Set down a faithful copy of every record below, with no images.
********
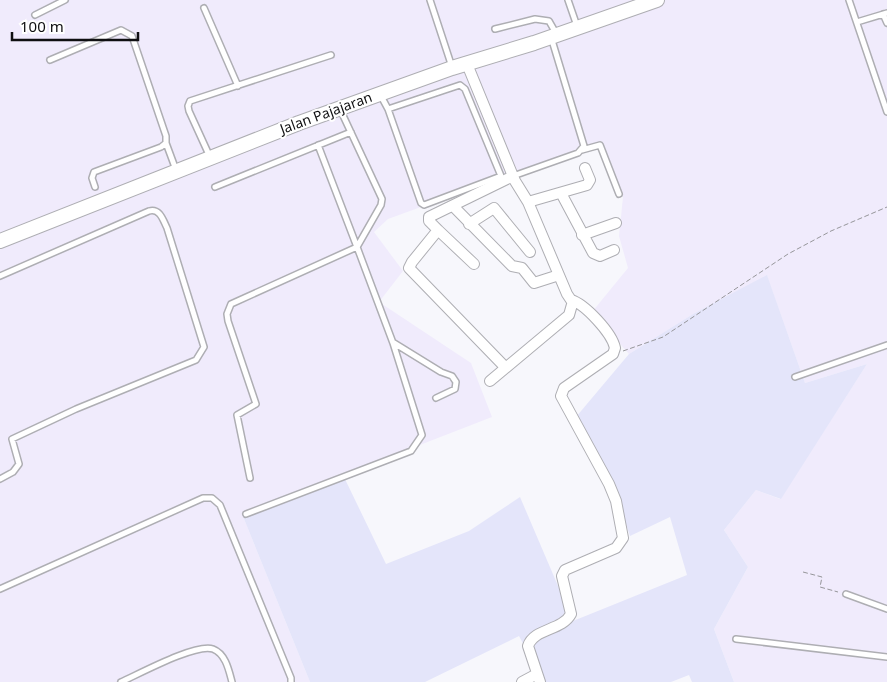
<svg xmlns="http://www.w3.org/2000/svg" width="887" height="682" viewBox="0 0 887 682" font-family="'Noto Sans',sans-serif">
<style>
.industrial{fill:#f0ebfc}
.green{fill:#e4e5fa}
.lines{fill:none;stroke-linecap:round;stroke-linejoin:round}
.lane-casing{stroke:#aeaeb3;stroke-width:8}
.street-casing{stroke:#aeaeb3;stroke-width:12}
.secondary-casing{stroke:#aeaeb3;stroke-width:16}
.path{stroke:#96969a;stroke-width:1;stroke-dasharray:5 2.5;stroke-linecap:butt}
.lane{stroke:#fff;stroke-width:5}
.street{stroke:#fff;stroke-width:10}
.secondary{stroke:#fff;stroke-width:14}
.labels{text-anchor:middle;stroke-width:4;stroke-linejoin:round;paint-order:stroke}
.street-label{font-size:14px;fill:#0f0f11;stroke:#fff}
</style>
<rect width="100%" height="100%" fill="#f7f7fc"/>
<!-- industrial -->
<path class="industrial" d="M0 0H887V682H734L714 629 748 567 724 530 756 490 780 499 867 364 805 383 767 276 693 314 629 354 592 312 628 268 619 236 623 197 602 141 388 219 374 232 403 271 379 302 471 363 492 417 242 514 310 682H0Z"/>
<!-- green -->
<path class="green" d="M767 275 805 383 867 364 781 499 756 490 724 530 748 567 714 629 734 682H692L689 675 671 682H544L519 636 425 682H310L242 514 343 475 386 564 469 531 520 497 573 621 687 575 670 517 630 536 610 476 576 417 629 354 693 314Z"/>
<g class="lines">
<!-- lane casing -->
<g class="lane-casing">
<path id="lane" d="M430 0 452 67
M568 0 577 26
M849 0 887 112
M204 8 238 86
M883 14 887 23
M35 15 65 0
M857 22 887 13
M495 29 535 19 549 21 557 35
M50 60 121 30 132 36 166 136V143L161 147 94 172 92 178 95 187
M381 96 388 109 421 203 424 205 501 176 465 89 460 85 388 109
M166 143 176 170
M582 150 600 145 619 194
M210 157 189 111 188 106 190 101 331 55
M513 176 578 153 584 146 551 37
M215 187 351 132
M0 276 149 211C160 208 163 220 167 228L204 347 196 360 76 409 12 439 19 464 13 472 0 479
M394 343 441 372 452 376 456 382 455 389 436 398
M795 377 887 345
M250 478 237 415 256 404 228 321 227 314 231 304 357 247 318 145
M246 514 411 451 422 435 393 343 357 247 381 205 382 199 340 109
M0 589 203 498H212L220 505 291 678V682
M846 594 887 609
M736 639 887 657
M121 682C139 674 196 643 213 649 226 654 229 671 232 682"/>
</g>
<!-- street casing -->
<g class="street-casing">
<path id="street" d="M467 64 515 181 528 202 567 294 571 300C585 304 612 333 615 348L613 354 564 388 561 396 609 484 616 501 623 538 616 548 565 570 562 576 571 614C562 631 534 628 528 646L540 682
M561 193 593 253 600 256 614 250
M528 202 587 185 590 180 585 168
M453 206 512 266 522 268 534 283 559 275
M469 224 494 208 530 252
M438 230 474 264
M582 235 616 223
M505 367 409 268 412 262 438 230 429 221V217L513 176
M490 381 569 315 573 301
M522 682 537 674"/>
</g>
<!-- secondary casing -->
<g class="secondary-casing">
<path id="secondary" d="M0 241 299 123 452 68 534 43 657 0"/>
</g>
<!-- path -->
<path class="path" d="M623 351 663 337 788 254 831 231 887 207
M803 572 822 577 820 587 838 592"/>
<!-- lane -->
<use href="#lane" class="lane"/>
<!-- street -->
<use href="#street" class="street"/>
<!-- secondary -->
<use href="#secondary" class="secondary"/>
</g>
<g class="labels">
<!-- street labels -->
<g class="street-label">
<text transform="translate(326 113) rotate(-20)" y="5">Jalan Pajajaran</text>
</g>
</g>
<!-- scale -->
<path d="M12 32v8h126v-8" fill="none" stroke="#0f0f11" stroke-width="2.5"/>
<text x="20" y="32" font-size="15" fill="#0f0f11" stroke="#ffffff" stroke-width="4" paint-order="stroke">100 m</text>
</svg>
********
[Result]
<svg xmlns="http://www.w3.org/2000/svg" width="887" height="682" viewBox="0 0 887 682" font-family="'Noto Sans',sans-serif">
<style>
.industrial{fill:#f0ebfc}
.green{fill:#e4e5fa}
.lines{fill:none;stroke-linecap:round;stroke-linejoin:round}
.lane-casing{stroke:#aeaeb3;stroke-width:8}
.street-casing{stroke:#aeaeb3;stroke-width:12}
.secondary-casing{stroke:#aeaeb3;stroke-width:16}
.path{stroke:#96969a;stroke-width:1;stroke-dasharray:5 2.5;stroke-linecap:butt}
.lane{stroke:#fff;stroke-width:5}
.street{stroke:#fff;stroke-width:10}
.secondary{stroke:#fff;stroke-width:14}
.labels{text-anchor:middle;stroke-width:4;stroke-linejoin:round;paint-order:stroke}
.street-label{font-size:14px;fill:#0f0f11;stroke:#fff}
</style>
<rect width="100%" height="100%" fill="#f7f7fc"/>
<!-- industrial -->
<path class="industrial" d="M0 0H887V682H734L714 629 748 567 724 530 756 490 780 499 867 364 805 383 767 276 693 314 629 354 592 312 628 268 619 236 623 197 602 141 388 219 374 232 403 271 379 302 471 363 492 417 242 514 310 682H0Z"/>
<!-- green -->
<path class="green" d="M767 275 805 383 867 364 781 499 756 490 724 530 748 567 714 629 734 682H692L689 675 671 682H544L519 636 425 682H310L242 514 343 475 386 564 469 531 520 497 573 621 687 575 670 517 630 536 610 476 576 417 629 354 693 314Z"/>
<g class="lines">
<!-- lane casing -->
<g class="lane-casing">
<path id="lane" d="M430 0 452 67
M568 0 577 26
M849 0 887 112
M204 8 238 86
M883 14 887 23
M35 15 65 0
M857 22 887 13
M495 29 535 19 549 21 557 35
M50 60 121 30 132 36 166 136V143L161 147 94 172 92 178 95 187
M381 96 388 109 421 203 424 205 501 176 465 89 460 85 388 109
M166 143 176 170
M582 150 600 145 619 194
M210 157 189 111 188 106 190 101 331 55
M513 176 578 153 584 146 551 37
M215 187 351 132
M0 276 149 211C160 208 163 220 167 228L204 347 196 360 76 409 12 439 19 464 13 472 0 479
M394 343 441 372 452 376 456 382 455 389 436 398
M795 377 887 345
M250 478 237 415 256 404 228 321 227 314 231 304 357 247 318 145
M246 514 411 451 422 435 393 343 357 247 381 205 382 199 340 109
M0 589 203 498H212L220 505 291 678V682
M846 594 887 609
M736 639 887 657
M121 682C139 674 196 643 213 649 226 654 229 671 232 682"/>
</g>
<!-- street casing -->
<g class="street-casing">
<path id="street" d="M467 64 515 181 528 202 567 294 571 300C585 304 612 333 615 348L613 354 564 388 561 396 609 484 616 501 623 538 616 548 565 570 562 576 571 614C562 631 534 628 528 646L540 682
M561 193 593 253 600 256 614 250
M528 202 587 185 590 180 585 168
M453 206 512 266 522 268 534 283 559 275
M469 224 494 208 530 252
M438 230 474 264
M582 235 616 223
M505 367 409 268 412 262 438 230 429 221V217L513 176
M490 381 569 315 573 301
M522 682 537 674"/>
</g>
<!-- secondary casing -->
<g class="secondary-casing">
<path id="secondary" d="M0 241 299 123 452 68 534 43 657 0"/>
</g>
<!-- path -->
<path class="path" d="M623 351 663 337 788 254 831 231 887 207
M803 572 822 577 820 587 838 592"/>
<!-- lane -->
<use href="#lane" class="lane"/>
<!-- street -->
<use href="#street" class="street"/>
<!-- secondary -->
<use href="#secondary" class="secondary"/>
</g>
<g class="labels">
<!-- street labels -->
<g class="street-label">
<text transform="translate(326 113) rotate(-20)" y="5">Jalan Pajajaran</text>
</g>
</g>
<!-- scale -->
<path d="M12 32v8h126v-8" fill="none" stroke="#0f0f11" stroke-width="2.5"/>
<text x="20" y="32" font-size="15" fill="#0f0f11" stroke="#ffffff" stroke-width="4" paint-order="stroke">100 m</text>
</svg>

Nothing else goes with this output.